A dispetto dei dati ufficiali che fanno sprofondare Platì in fondo alla classifica nazionale per numero di votanti, in tantissimi si sono recati alle urne. Anziane in nero, ragazzi al primo appuntamento con le urne, giovani donne con il pancione, uomini che si fermano a chiacchierare e fumare di fronte alla scuola. Fatta eccezione, per chi – arrabbiato con i partiti che hanno abbandonato il paese- dichiara orgoglioso la propria astensione «perché non voglio contribuire a un nuovo scioglimento per mafia», sembra che tutta Platì sia andata a votare. C’è chi esplicitamente dichiara la propria preferenza per l’uno o l’altro candidato – la stessa Mittiga ammette come molti dei suoi sostenitori siano i simpatizzanti Pd del paese – chi si trincera dietro la segretezza del voto. 

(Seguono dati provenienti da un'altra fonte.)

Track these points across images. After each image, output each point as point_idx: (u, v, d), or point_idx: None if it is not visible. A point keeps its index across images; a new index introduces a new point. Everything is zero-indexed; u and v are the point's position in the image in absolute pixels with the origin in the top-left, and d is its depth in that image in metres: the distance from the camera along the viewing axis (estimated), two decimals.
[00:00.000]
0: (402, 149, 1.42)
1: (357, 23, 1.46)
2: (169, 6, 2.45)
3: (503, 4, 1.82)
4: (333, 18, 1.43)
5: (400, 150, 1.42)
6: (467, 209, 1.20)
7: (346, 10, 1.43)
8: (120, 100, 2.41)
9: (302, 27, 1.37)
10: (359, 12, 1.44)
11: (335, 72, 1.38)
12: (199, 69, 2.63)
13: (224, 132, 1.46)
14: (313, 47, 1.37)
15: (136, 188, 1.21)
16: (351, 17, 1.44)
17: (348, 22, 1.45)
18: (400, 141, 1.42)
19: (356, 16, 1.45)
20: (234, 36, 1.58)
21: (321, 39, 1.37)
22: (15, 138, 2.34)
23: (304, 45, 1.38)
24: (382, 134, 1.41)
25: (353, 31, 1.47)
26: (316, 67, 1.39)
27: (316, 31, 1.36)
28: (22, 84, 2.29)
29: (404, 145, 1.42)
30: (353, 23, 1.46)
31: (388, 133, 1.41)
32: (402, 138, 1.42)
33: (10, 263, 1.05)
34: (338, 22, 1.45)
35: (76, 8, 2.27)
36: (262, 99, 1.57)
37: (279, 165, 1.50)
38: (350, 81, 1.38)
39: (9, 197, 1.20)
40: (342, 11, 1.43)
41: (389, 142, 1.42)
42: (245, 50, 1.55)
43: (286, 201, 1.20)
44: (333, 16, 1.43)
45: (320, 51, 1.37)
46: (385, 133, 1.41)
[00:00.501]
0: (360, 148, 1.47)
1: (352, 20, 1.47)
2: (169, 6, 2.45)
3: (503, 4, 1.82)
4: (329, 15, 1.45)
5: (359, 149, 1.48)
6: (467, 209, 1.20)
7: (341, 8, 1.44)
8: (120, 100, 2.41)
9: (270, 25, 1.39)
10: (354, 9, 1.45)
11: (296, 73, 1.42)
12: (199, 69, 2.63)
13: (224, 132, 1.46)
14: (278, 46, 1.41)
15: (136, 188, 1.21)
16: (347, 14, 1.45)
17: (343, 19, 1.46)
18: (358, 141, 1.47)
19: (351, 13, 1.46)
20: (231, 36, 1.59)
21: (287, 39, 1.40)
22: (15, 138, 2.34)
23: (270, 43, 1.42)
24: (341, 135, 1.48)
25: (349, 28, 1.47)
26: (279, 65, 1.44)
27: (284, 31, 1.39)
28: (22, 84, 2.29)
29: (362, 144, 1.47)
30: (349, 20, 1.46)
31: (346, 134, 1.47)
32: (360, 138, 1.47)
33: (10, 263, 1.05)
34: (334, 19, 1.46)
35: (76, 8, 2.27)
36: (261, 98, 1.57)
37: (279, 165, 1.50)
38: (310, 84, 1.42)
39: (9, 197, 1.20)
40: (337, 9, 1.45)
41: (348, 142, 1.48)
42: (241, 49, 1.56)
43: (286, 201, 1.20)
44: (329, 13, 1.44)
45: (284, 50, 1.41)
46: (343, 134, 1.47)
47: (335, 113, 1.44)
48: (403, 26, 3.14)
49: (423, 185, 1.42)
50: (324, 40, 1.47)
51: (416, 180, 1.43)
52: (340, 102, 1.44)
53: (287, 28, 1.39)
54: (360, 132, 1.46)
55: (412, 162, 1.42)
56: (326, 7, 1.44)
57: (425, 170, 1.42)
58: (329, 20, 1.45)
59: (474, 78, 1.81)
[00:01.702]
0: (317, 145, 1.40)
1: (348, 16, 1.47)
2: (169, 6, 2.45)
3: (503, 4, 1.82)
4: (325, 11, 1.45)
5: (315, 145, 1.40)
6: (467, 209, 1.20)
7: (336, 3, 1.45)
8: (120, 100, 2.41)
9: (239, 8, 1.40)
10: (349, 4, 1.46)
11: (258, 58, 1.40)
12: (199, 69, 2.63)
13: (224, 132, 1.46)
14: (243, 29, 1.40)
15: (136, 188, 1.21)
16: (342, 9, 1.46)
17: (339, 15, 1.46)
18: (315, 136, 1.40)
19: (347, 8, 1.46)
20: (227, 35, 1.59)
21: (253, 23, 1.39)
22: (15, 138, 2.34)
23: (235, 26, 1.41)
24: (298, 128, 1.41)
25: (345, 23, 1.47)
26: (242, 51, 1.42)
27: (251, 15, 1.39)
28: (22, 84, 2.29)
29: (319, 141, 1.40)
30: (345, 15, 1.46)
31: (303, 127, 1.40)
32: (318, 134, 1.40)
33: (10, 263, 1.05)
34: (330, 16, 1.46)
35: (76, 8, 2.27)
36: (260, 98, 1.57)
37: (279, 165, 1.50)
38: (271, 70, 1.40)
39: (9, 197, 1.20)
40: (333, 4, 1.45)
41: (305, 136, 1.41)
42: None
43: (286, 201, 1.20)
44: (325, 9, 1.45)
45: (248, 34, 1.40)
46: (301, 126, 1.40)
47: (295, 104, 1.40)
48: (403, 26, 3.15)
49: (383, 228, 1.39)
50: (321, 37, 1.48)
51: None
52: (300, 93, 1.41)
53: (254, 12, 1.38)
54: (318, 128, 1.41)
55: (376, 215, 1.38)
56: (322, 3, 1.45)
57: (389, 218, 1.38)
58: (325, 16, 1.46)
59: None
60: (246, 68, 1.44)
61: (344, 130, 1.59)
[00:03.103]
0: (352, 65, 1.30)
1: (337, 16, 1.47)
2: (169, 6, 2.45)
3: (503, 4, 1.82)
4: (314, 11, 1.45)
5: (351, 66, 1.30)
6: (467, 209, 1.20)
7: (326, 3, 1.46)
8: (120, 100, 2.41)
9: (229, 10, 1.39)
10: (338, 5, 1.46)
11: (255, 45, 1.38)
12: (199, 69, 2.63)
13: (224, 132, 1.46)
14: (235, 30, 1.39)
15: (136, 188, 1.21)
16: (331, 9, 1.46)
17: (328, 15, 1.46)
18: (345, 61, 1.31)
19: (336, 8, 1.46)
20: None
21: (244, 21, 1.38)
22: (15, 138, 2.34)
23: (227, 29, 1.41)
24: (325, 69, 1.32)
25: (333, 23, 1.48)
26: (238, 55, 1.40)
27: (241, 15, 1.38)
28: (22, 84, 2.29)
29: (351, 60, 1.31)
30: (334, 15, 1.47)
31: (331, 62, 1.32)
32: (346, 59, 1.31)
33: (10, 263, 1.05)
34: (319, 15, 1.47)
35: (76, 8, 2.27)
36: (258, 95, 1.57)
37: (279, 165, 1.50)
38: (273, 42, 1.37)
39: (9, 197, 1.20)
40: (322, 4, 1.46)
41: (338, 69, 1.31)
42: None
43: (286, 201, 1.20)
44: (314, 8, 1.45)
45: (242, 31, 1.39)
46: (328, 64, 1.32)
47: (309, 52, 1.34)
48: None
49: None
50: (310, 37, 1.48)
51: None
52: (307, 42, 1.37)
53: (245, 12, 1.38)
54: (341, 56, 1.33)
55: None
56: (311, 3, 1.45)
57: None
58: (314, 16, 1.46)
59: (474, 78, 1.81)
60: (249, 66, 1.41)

Ma il dato chiaro è che Platì ha votato contro. Contro chi la definisce il paese della ‘ndrangheta. Contro Roma e la sua commissione antimafia «che parla tanto ma a Platì non è venuta mai», contro lo Stato «che qua si fa vedere per fare gli arresti, ma lavoro non ne porta mai». Contro la ‘ndrangheta no. Perché – dicono – «la ‘ndrangheta qui non c’è, la ‘ndrangheta che è? Qui al massimo ci sono persone che hanno avuto intoppi, problemi».